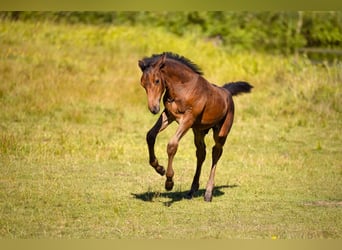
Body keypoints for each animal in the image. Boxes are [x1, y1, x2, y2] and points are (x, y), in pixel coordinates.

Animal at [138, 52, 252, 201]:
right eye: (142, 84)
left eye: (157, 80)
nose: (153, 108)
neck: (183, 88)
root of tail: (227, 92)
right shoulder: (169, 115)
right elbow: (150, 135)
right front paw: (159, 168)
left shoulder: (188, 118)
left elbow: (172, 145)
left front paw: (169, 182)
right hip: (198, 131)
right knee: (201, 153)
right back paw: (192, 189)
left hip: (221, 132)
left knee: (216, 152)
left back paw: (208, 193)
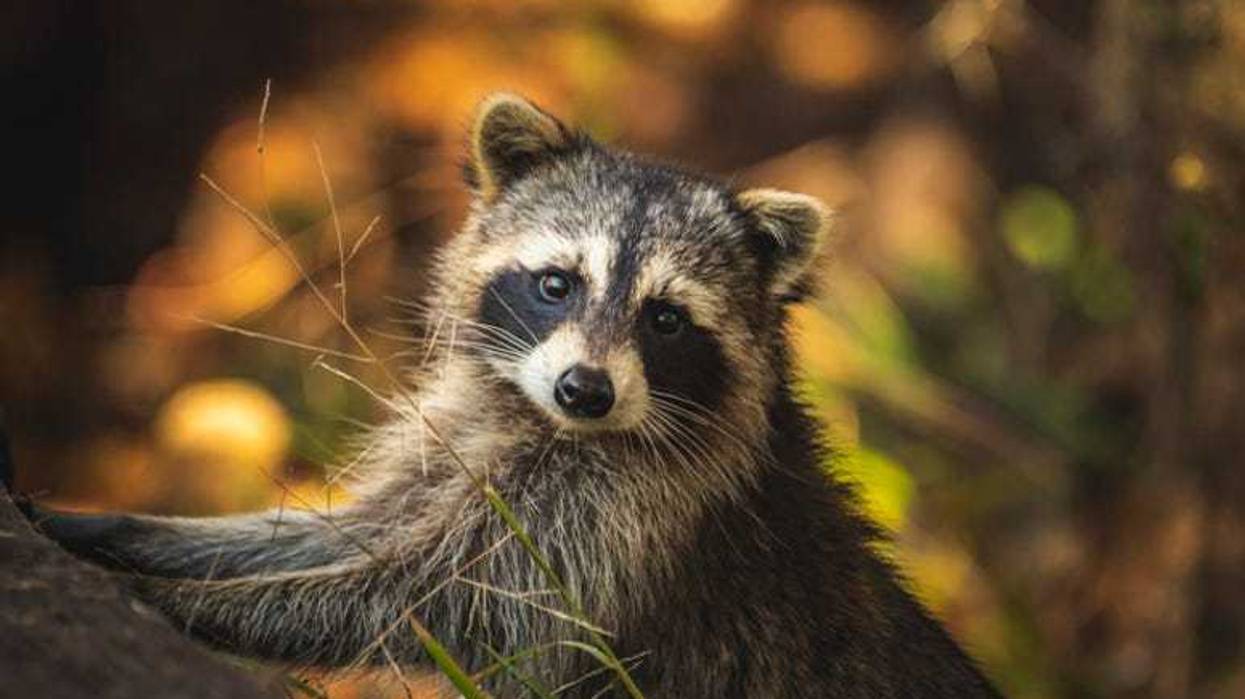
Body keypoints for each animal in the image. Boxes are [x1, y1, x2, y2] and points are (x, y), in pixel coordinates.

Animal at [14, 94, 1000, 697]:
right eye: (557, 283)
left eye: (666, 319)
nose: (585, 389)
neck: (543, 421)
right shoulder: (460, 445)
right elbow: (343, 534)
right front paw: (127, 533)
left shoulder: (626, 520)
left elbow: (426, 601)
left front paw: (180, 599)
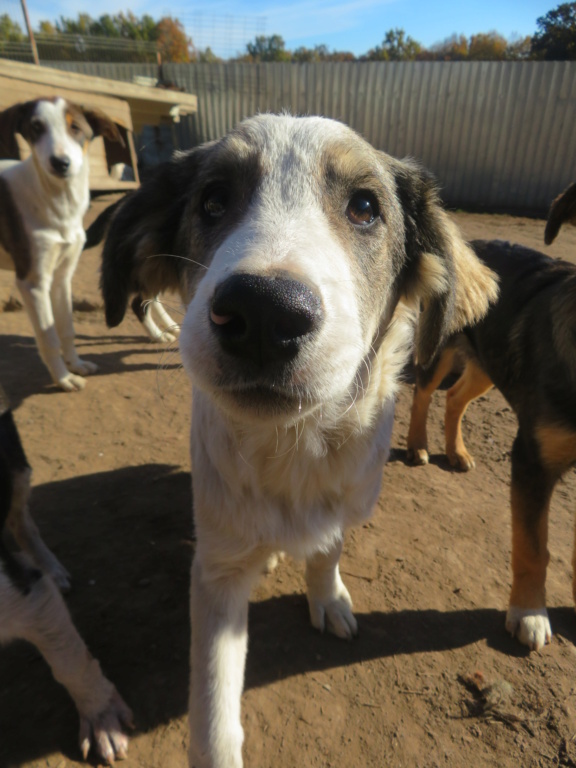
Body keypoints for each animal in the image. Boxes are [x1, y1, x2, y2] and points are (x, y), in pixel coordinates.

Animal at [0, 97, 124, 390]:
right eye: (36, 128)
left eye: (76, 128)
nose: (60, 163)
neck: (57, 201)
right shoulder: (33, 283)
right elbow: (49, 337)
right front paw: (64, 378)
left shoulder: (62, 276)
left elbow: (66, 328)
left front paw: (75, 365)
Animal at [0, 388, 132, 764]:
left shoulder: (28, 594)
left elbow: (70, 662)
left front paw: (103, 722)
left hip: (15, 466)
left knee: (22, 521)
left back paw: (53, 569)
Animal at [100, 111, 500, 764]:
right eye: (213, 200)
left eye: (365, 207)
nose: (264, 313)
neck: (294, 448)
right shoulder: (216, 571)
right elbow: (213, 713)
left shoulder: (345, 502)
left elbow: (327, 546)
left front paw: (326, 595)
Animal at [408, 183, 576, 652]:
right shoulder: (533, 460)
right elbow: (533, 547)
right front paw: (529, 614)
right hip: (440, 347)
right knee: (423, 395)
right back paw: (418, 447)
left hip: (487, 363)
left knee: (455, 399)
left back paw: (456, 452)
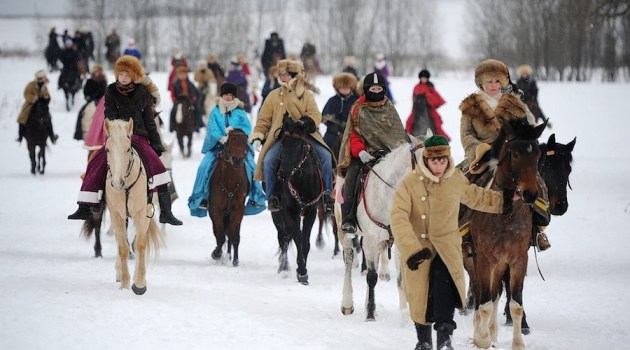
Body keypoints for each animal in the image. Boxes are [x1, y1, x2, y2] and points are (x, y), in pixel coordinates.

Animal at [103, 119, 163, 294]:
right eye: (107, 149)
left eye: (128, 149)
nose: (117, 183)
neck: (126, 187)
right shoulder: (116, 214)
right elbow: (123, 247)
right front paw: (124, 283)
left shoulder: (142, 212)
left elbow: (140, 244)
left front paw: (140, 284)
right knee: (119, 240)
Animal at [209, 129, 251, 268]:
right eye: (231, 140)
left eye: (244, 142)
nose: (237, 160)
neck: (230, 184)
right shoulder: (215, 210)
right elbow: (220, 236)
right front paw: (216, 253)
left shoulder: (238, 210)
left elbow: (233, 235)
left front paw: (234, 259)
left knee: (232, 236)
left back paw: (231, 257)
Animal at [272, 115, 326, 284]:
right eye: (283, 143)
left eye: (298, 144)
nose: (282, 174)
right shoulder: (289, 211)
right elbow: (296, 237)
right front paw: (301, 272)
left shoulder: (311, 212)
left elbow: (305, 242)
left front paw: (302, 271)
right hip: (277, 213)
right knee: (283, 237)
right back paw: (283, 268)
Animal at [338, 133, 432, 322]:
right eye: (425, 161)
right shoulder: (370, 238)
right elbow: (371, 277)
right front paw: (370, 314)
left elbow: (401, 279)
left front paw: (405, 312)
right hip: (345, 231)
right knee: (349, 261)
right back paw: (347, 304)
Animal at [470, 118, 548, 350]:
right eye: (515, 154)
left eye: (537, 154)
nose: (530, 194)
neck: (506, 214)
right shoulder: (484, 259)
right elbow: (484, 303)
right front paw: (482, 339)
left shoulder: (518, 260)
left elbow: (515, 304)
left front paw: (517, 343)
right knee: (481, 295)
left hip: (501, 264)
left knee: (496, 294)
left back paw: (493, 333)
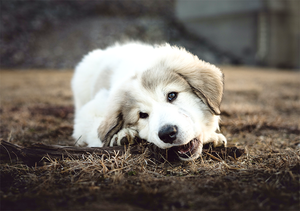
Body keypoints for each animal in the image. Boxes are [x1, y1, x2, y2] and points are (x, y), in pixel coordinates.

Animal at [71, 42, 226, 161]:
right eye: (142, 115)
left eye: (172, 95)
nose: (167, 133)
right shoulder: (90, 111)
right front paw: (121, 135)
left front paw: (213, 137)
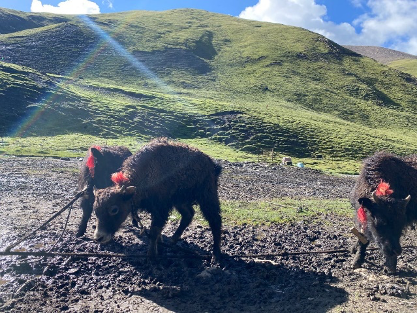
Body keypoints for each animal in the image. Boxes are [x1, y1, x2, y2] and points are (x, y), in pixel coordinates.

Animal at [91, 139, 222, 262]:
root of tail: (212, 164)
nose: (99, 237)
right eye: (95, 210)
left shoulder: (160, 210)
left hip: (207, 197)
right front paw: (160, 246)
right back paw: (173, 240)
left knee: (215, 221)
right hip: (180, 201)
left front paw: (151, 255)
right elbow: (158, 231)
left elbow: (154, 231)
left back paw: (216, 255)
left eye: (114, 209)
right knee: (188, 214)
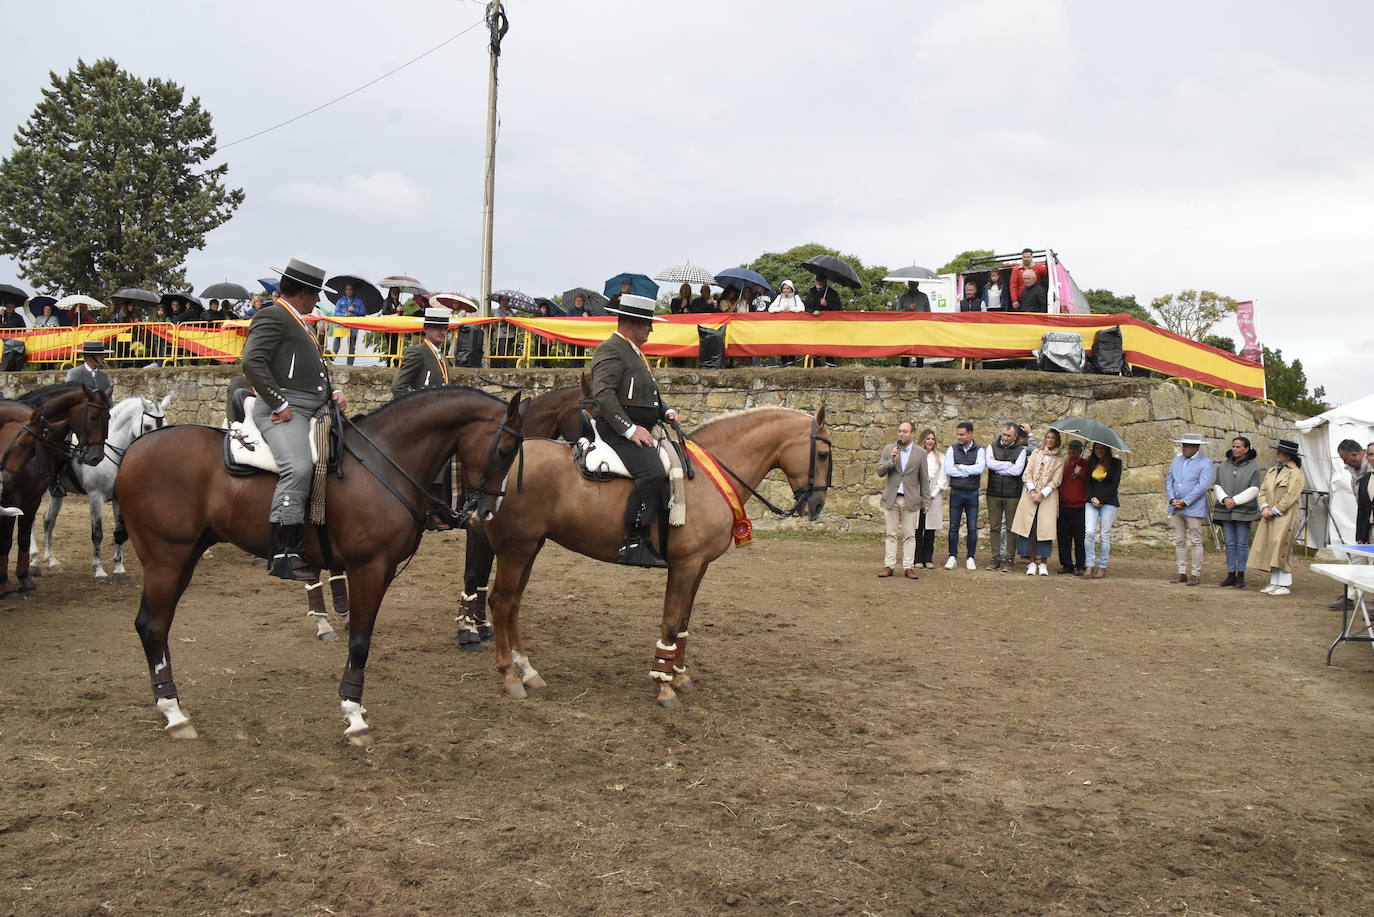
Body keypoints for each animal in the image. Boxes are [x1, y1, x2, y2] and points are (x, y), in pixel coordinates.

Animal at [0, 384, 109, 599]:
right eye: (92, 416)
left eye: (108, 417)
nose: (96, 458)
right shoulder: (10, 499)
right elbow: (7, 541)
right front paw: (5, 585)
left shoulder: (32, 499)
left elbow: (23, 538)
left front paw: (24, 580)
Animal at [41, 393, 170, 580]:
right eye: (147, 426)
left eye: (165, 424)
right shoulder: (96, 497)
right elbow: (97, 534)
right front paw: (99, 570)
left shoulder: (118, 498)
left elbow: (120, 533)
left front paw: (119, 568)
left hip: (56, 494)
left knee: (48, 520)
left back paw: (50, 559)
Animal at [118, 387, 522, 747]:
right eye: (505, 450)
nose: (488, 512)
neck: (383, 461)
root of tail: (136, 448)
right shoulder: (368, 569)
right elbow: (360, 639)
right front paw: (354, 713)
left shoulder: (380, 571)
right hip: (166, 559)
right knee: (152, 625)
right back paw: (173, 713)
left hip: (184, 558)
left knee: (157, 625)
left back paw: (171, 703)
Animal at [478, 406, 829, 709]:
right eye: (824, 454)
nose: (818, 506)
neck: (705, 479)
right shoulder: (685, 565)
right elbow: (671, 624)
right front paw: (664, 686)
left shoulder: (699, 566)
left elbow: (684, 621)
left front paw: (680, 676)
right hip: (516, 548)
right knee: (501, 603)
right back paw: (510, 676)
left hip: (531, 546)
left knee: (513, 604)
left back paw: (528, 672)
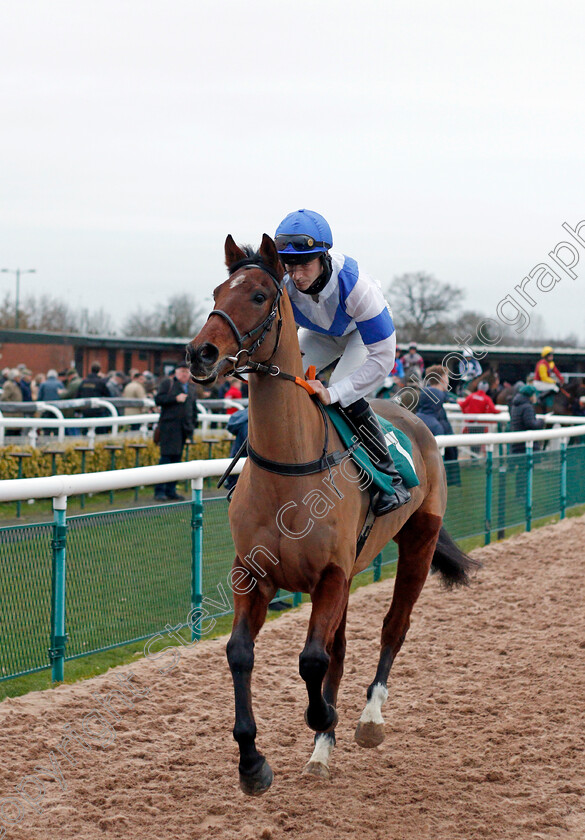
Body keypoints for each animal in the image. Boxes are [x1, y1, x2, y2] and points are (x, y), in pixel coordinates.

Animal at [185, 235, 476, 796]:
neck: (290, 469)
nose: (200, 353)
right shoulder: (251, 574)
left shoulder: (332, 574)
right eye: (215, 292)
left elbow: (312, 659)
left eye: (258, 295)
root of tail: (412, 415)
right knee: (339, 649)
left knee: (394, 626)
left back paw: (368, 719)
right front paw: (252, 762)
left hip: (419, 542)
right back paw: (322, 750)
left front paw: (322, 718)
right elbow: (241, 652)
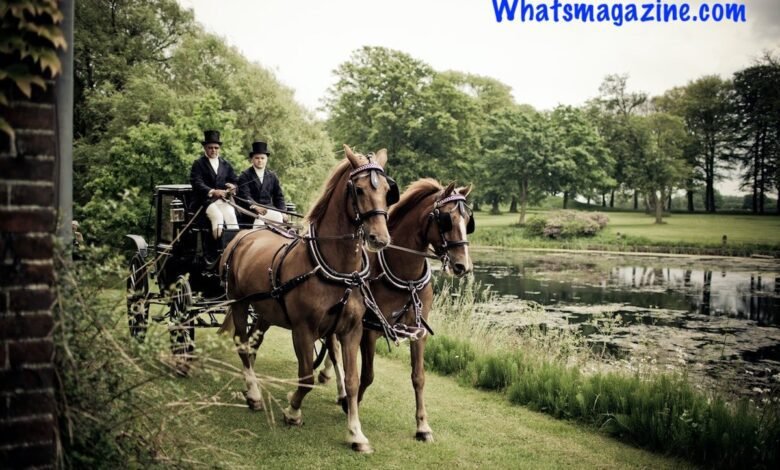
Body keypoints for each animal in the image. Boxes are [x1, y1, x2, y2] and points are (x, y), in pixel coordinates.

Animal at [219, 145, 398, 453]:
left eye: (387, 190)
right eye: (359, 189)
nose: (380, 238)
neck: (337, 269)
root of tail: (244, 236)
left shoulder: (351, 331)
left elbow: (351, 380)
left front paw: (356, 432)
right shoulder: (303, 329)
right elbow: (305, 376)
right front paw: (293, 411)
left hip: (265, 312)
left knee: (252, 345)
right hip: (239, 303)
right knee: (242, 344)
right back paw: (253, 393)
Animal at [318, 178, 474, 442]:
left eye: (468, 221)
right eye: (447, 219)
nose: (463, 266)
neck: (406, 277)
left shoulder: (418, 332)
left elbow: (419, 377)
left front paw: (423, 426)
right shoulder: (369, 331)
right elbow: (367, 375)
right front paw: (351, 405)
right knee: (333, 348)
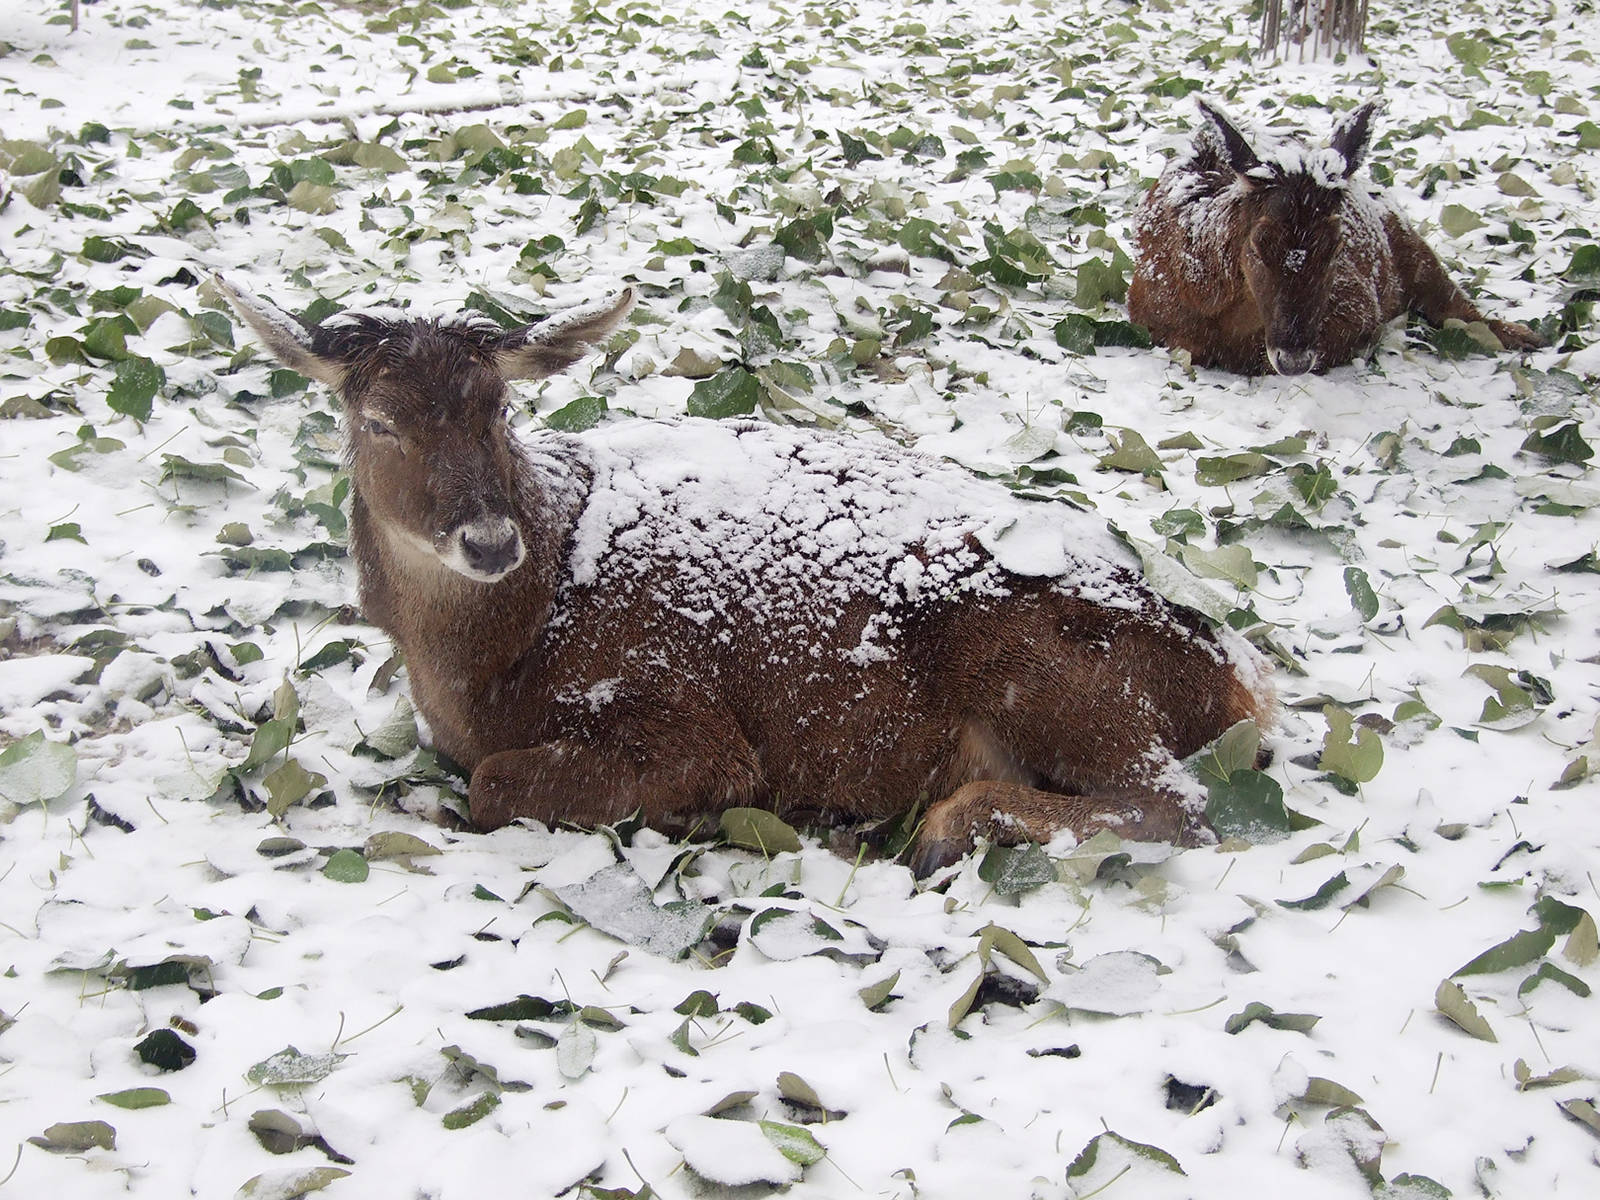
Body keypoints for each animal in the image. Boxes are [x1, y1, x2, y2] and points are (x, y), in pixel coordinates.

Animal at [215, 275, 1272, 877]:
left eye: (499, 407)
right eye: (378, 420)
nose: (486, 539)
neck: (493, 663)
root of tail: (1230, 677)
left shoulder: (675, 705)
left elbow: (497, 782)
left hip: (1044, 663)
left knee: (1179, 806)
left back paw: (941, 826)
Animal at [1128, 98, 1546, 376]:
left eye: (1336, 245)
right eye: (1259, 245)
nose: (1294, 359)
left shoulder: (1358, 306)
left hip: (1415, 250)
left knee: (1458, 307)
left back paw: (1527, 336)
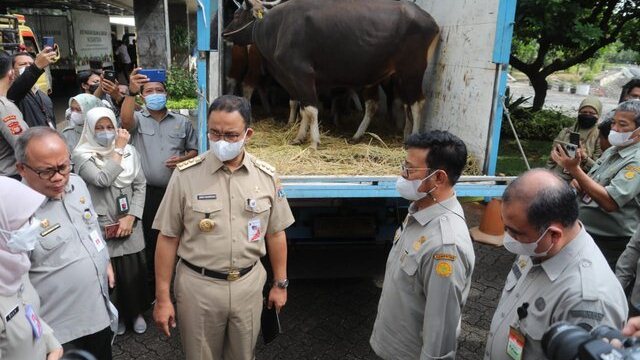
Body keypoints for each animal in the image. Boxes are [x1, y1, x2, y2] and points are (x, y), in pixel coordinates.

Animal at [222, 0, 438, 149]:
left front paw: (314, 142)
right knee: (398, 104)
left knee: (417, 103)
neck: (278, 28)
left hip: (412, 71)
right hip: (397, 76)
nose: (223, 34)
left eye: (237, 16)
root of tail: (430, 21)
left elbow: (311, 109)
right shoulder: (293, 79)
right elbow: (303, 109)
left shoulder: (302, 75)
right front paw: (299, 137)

————————

§ **Task requirements**:
Beginning with the line above that contains "right shoulder: (215, 210)" and ending with the line that contains "left eye: (165, 424)", quote each line exactly, keeping out the pictures.

§ **Finished exercise**:
right shoulder: (215, 210)
right elbow: (220, 236)
right front paw: (216, 253)
left shoulder: (238, 210)
left elbow: (233, 235)
left front paw: (234, 259)
left knee: (232, 236)
left back paw: (231, 257)
Animal at [272, 115, 326, 284]:
right eye: (283, 143)
left eye: (298, 144)
nose: (282, 174)
right shoulder: (289, 211)
right elbow: (296, 237)
right front paw: (301, 272)
left shoulder: (311, 212)
left elbow: (305, 242)
left front paw: (302, 271)
right hip: (277, 213)
right knee: (283, 237)
right back paw: (283, 268)
Animal at [338, 133, 432, 322]:
right eye: (425, 161)
right shoulder: (370, 238)
right elbow: (371, 277)
right front paw: (370, 314)
left elbow: (401, 279)
left front paw: (405, 312)
right hip: (345, 231)
right knee: (349, 261)
right back paw: (347, 304)
Animal at [470, 118, 548, 350]:
right eye: (515, 154)
left eye: (537, 154)
nose: (530, 194)
neck: (506, 214)
right shoulder: (484, 259)
right elbow: (484, 303)
right front paw: (482, 339)
left shoulder: (518, 260)
left elbow: (515, 304)
left front paw: (517, 343)
right knee: (481, 295)
left hip: (501, 264)
left knee: (496, 294)
left back paw: (493, 333)
Body keypoints for each animal in the image. Boxes are [x1, y1, x2, y2] and points are (x, y), in pixel coordinates.

Animal at [71, 42, 226, 161]:
right eye: (142, 115)
left eye: (172, 95)
nose: (167, 133)
right shoulder: (90, 111)
right front paw: (121, 135)
left front paw: (213, 137)
Body keypoints for each animal in the image. Boxes are [x1, y1, x2, y2] and points are (x, y), in pixel coordinates.

Animal at [91, 139, 222, 262]:
root of tail: (212, 164)
nose: (99, 237)
right eye: (95, 210)
left shoulder: (160, 210)
left hip: (207, 197)
right front paw: (160, 246)
right back paw: (173, 240)
left knee: (215, 221)
right hip: (180, 201)
left front paw: (151, 255)
right elbow: (158, 231)
left elbow: (154, 231)
left back paw: (216, 255)
left eye: (114, 209)
right knee: (188, 214)
Body keypoints for each animal in the image. Boxes are [x1, y1, x2, y2] and points are (x, y), in pixel coordinates.

Animal at [0, 384, 109, 599]:
right eye: (92, 416)
left eye: (108, 417)
nose: (96, 458)
right shoulder: (10, 499)
right elbow: (7, 541)
right front paw: (5, 585)
left shoulder: (32, 499)
left elbow: (23, 538)
left front paw: (24, 580)
Animal at [41, 393, 170, 580]:
right eye: (147, 426)
left eye: (165, 424)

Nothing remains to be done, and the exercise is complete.